To summarize: oral history might be understood as a self-conscious, disciplined conversation between two people about some aspect of the past considered by them to be of historical significance and intentionally recorded for the record. Although the conversation takes the form of an interview, in which one person—the interviewer—asks questions of another person—variously Linda Shopes (“Making Sense of Oral History,” page 3) referred to as the interviewee or narrator—oral history is, at its heart, a dialogue. The questions of the interviewer, deriving from a particular frame of reference or historical interest, elicit certain responses from the narrator, deriving from that person’s frame of reference, that person’s sense of what is important or what he or she thinks is important to tell the interviewer. The narrator’s response in turn shapes the interviewer’s subsequent questions, and on and on. To quote Alessandro Portelli, one of oral history’s most thoughtful practitioners, “Oral history . . . refers [to] what the source [i.e., the narrator] and the historian [i.e. the interviewer] do together at the moment of their encounter in the interview.” [Alessandro Portelli, The Battle of Valle Giulia: Oral History and the Art of Dialogue (Madison: The University of Wisconsin Press, 1997), 3].
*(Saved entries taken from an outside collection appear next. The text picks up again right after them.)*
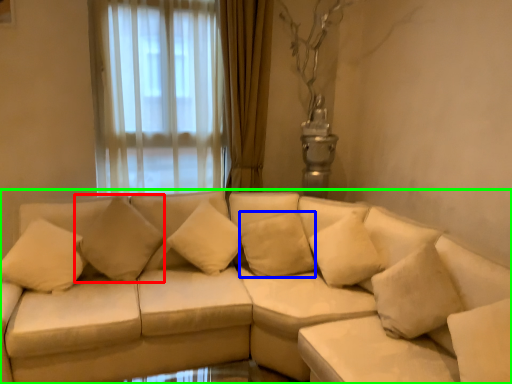
Question: Estimate the real-world distances between objects in this image. Which object is closer to pillow (highlighted by a red box), pillow (highlighted by a blue box) or studio couch (highlighted by a green box)?

Choices:
 (A) pillow
 (B) studio couch

Answer: (B)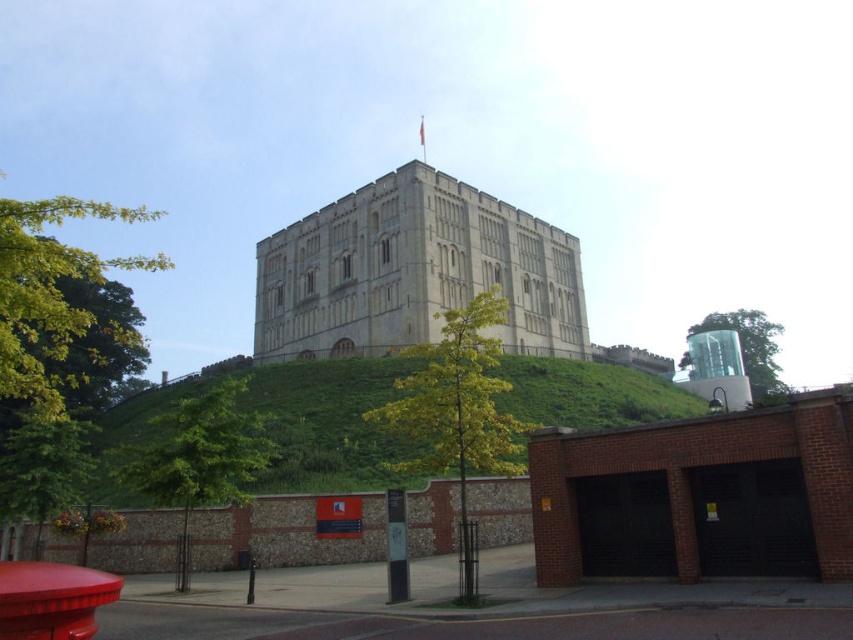
Question: Where is green leafy tree at left located in relation to green leafy tree at lower left in the image?

Choices:
 (A) left
 (B) right

Answer: (A)

Question: Estimate the real-world distances between objects in this image. Which object is farther from the transparent glass tree at upper right?

Choices:
 (A) green grassy hillside at upper center
 (B) beige stone castle at center

Answer: (A)

Question: Can you confirm if green leafy tree at lower left is positioned above transparent glass tree at upper right?

Choices:
 (A) yes
 (B) no

Answer: (B)

Question: Which of these objects is positioned closest to the green leafy tree at lower left?

Choices:
 (A) green leafy tree at center
 (B) beige stone castle at center
 (C) green grassy hillside at upper center

Answer: (C)

Question: Where is green leafy tree at center located in relation to green leafy tree at lower left in the image?

Choices:
 (A) left
 (B) right

Answer: (B)

Question: Which point appears closest to the camera in this image?

Choices:
 (A) (328, 333)
 (B) (459, 564)

Answer: (B)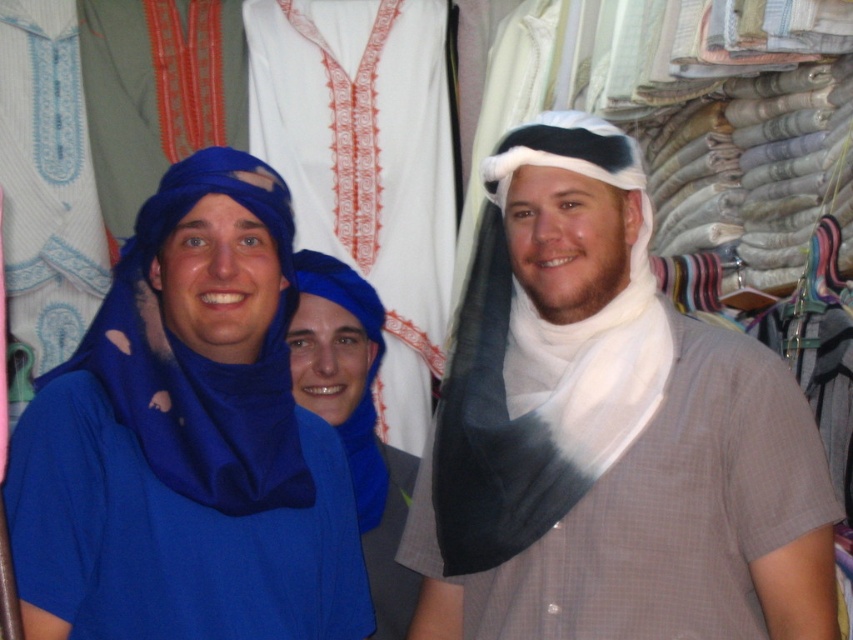
You are a photographer trying to capture a photo of the white sheer scarf at center and the blue soft fabric scarf at left. Based on their positions, which scarf should you focus on first if you want to capture them from left to right order?

The blue soft fabric scarf at left should be focused on first since it is positioned to the left of the white sheer scarf at center, making it the first element in a left to right sequence.

In the scene shown: You are standing 10 meters away from the camera. You want to take a photo of the white sheer scarf at center. Can you reach it by moving forward 1 meter?

The white sheer scarf at center and camera are 9.15 meters apart. Since you are 10 meters away from the camera, moving forward 1 meter would bring you to 9 meters away from the camera, which is closer than the scarf. Therefore, you can reach the white sheer scarf at center by moving forward 1 meter.

You are standing in a clothing store and see two points marked on the floor. One is at point (518, 417) and the other at point (616, 150). Which point is closer to the entrance of the store?

Point (616, 150) is closer to the entrance because point (518, 417) is behind it.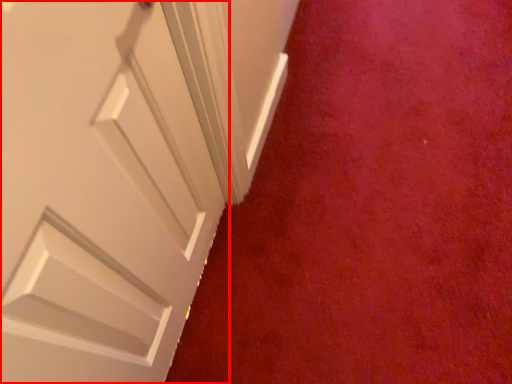
Question: Observing the image, what is the correct spatial positioning of door (annotated by the red box) in reference to plain?

Choices:
 (A) left
 (B) right

Answer: (A)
The best interviews have a measured, thinking-out-loud quality, as perceptive questions work and rework a particular topic, encouraging the narrator to remember details, seeking to clarify that which is muddled, making connections among seemingly disconnected recollections, challenging contradictions, evoking assessments of what it all meant then and what it means now. The best interviewers listen carefully between the lines of what is said for what the narrator is trying to get at and then have the presence of mind, sometimes the courage, to ask the hard questions. Yet all interviews are shaped by the context within which they are conducted [the purpose of the interview, the extent to which both interviewer and interviewee have prepared for it, their states of mind and physical condition, etc.] as well as the particular interpersonal dynamic between narrator and interviewer: an interview can be a history lecture, a confessional, a verbal sparring match, an exercise in nostalgia, or any other of the dozens of ways people talk about their experiences. Several years ago, for example, I interviewed a number of elderly Polish women who had worked in Baltimore’s canneries as children. I too am of Polish descent and these women were similar in age and social position to my mother’s older sisters. In interview after interview, as we talked about the narrator's life as an immigrant daughter and working-class wife, her experiences as a casual laborer in an industry notorious for low wages and unpleasant working conditions, the narrator would blurt out with great force, “You have no idea how hard we had it!”, often rapping her finger on a table for emphasis. I had become a representative of the generation of the narrator's own children, who indeed have no idea how hard their parents and grandparents had it; what began as an interview thus became an impassioned conversation across the generations.